Havayolu ve demiryolunun gelişmesinin otobüsçüler için asla bir tehdit olmadığını belirten Erdoğan, şöyle devam etti: “Ulaştırma sektörü kendi içinde ne kadar çeşitlenir ne derece gelişirse bundan sektörün tüm unsurları payını alır ve rakamlara baktığımız zaman zaten alıyor. 2002 yılında ülkemizde 26 havalimanı vardı bugün bu rakam 55’e yükseldi. Havayolu yolcu sayısı 34 milyondan 166 milyona çıktı. Daha önce ülkemizde hızlı tren sadece Avrupa gidenlerin gördüğü bir ulaşım aracı idi. Türkiye’de böyle bir şey yoktu ancak banliyö tipi şeyler vardı. Şu anda bin 213 kilometre hızlı tren hattı var ve buna sürekli yenileri ekleniyor. Bugün otobüslerimizde hamdolsun 12 yıl öncesinden çok daha modern çok daha konforlu hale geldi. Ulaşımdaki rekabet ortamı otobüs sektörüne olumsuz değil tam tersine olumlu yönde yansıdı. 2005 yılında 163 bin olan otobüs sayımız geçen yıl 211 bini geçti.”

Bu ülkenin Cumhurbaşkanı olarak şoförlerle aynı parantezin içinde ifade edilmiş olmayı kendi için şeref saydığını belirten Erdoğan, “Onlar böyle diyerek güya bizi tahkir ediyorlar ama aslında bize en büyük payeyi verdiklerinin farkında değiller. Bir başkası çıkmış 'Cumhurbaşkanı nereye çağrılsa gidiyor, evde konserve mi yapacaksınız yufkamı açacaksınız çağırın gelir' diyor evet ben milletim çağırdığı her yere bugüne kadar gittim bundan sonra da giderim. Bu benim için ayıp değil şereflerin en büyüğüdür. Çünkü ben zaten oralardan geldim. Ben 40 yıldır milletimle birlikte olduğum milletimle birlikte yol yürüdüğüm için buradayım. Doğuda, Güneydoğu’da Kürt kardeşimin duygularını istismar edip İstanbul’da beyaz Türklerle kadeh tokuşturmuyorum böyle bir derdimde yok.” dedi.

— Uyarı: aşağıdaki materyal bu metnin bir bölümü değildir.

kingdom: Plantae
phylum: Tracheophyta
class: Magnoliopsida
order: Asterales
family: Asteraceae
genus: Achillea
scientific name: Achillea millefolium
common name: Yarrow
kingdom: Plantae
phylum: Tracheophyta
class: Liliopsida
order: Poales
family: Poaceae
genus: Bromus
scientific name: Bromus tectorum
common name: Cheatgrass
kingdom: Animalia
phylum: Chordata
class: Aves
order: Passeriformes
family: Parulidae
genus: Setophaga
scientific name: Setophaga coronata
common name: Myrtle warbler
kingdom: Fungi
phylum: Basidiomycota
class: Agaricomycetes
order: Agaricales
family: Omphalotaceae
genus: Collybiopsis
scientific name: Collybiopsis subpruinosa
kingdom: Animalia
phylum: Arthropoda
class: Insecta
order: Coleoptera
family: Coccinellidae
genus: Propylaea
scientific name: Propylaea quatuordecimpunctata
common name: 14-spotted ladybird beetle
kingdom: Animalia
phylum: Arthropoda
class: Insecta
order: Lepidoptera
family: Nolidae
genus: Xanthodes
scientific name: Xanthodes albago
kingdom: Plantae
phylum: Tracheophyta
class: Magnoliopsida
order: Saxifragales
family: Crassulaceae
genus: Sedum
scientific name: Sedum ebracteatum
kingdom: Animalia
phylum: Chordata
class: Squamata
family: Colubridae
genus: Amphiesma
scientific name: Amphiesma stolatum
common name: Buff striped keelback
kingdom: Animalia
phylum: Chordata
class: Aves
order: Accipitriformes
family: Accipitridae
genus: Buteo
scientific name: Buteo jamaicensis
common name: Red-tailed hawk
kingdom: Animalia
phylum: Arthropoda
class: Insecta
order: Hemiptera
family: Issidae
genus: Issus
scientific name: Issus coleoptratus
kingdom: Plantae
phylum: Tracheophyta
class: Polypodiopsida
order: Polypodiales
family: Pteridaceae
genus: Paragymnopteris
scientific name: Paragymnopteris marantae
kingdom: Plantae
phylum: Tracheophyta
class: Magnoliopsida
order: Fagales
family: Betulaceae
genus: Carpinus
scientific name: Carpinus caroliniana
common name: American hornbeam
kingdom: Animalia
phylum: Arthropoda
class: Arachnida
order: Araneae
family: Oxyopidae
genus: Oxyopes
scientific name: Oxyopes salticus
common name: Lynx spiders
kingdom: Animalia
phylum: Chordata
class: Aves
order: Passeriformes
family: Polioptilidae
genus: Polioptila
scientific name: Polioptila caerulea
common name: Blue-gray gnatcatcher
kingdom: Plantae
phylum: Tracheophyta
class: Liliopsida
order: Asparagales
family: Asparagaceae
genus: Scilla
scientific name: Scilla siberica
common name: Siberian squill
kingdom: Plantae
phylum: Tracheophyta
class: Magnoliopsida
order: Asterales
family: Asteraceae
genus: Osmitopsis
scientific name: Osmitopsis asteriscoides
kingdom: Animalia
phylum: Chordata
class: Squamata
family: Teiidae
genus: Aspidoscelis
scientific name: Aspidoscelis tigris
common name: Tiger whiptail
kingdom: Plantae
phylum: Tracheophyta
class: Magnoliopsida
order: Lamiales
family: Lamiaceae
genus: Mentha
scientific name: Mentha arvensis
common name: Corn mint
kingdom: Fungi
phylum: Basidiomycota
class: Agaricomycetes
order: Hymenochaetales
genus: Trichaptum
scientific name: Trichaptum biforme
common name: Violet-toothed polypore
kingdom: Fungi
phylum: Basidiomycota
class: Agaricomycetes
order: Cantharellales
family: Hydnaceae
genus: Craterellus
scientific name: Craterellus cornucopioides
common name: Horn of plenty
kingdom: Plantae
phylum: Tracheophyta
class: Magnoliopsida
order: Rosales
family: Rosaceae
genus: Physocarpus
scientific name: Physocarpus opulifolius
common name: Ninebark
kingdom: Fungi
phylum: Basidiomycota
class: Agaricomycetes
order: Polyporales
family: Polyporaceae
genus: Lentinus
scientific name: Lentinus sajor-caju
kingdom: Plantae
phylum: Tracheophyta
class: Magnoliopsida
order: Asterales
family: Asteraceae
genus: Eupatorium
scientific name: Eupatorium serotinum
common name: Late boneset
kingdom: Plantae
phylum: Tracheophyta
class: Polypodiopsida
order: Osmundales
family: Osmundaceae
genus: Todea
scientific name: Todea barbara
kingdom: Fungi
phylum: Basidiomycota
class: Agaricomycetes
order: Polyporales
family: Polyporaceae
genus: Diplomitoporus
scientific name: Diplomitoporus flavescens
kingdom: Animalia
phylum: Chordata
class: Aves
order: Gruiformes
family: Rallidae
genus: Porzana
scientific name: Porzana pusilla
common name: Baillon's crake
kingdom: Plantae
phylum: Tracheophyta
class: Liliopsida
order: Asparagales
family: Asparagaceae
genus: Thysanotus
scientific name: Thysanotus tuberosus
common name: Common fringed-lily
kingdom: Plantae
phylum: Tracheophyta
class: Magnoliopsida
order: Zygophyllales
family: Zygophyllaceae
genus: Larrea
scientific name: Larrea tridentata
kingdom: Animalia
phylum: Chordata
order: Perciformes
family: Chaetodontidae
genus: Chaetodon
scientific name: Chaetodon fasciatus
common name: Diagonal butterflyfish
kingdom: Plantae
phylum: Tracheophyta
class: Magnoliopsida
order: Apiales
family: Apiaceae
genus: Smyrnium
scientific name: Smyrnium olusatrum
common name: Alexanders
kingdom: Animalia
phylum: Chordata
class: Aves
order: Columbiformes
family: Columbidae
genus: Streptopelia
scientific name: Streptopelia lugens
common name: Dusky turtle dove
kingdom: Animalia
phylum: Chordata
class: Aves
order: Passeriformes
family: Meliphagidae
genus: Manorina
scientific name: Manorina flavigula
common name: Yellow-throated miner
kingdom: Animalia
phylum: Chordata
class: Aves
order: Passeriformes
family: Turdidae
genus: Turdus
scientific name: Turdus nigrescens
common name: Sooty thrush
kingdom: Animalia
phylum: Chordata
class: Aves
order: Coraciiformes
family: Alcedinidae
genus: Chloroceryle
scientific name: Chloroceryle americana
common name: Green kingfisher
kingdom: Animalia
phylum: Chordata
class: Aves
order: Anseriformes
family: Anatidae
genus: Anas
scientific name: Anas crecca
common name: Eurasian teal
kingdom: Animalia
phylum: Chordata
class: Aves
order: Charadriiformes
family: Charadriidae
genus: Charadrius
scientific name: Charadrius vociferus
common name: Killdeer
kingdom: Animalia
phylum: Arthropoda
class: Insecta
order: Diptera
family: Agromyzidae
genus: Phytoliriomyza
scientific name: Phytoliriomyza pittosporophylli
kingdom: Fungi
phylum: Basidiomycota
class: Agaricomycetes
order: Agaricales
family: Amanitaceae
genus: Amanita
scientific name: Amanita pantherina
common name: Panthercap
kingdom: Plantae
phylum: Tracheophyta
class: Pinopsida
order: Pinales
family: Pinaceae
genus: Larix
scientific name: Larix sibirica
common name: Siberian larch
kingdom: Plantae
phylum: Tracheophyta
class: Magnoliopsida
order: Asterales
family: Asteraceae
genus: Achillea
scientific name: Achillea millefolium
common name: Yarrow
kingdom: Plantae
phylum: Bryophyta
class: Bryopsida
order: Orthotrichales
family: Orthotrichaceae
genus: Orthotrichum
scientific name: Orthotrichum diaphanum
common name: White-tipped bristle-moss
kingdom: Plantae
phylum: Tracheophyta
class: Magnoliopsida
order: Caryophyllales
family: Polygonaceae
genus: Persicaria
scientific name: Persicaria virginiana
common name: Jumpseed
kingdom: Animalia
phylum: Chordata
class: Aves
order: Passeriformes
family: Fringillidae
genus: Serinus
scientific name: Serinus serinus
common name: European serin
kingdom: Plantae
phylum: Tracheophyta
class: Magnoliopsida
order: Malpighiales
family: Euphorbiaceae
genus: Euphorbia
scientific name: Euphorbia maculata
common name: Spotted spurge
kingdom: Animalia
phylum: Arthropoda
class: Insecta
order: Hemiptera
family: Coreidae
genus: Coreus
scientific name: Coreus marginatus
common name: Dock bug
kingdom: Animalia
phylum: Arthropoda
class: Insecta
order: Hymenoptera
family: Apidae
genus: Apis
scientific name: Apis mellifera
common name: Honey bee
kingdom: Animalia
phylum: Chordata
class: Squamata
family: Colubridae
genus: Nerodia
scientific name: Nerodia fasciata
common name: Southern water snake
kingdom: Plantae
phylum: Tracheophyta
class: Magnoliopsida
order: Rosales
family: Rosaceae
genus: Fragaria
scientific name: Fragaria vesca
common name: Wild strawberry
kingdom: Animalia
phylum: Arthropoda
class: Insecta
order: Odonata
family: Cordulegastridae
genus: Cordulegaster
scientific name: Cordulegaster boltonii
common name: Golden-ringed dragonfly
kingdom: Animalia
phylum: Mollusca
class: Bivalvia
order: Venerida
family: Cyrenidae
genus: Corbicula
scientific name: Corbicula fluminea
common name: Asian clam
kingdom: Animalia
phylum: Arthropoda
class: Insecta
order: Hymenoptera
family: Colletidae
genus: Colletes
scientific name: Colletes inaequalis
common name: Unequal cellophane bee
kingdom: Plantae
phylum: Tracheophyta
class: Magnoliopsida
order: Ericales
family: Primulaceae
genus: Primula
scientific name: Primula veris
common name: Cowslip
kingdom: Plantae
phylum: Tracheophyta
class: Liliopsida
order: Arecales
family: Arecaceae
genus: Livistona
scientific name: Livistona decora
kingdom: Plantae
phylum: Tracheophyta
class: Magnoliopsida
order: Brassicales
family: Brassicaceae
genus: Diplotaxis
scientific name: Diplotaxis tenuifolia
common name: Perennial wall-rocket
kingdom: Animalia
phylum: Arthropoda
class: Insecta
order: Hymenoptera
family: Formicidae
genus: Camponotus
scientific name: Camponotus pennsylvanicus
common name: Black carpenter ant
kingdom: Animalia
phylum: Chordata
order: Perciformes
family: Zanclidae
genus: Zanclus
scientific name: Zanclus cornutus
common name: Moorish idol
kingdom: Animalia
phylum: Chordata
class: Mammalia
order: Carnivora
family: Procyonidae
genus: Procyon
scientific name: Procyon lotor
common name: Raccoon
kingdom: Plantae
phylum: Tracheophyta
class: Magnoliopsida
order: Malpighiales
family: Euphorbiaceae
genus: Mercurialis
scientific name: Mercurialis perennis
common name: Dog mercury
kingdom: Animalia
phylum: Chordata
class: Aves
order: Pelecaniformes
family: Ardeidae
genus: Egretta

"Diyarbakır'da sözde müftü, Eskişehir'de eşcinsel aday göstermiyoruz biz." diyen Erdoğan, böyle bir dertlerinin de olmadığını belirtti. Erdoğan, şunları kaydetti: “Ege’de İç Anadolu’da Karadeniz’de demokrasi ve özgürlük nutukları atıp bölgede insanları hayatlarından bezdirircesine tehdit etmedik etmiyoruz bizim böyle bir şeyimiz yok. Ve maalesef aynı şekilde milliyetçiyim deyip bölücü örgütün güdümündeki parti ile paralel örgütle aynı dili de kullanmadık kullanmıyoruz. Asgari ücret aman Yarabbim açık arttırmaya çıktı. 'Birisi bin 400, birisi bin 500, birisi bin 600, birisi de çıkmış 5 bin' diyor ben de diyorum ki 'var mı arttıran?' Ne diyeyim yani. İnanın bunlara sorun asgari ücret nedir bilmezler. Asgari ücret bir çerçevedir yani bu çerçevenin aşağısına inemezsiniz. Sen bir işveren olarak asgari ücreti 2 bin yap, 3 bin yap senin bileceğin bir iş ama eğer siz asgari ücreti yüksek tutarsanız işveren, işçi çalıştırmaktan kaçar, istihdam zafiyete girer. Onlar bunun farkında değiller. Ondan sonra sokaklarda işsizlik işsizlik diye bağıranların sayısı daha da artar.”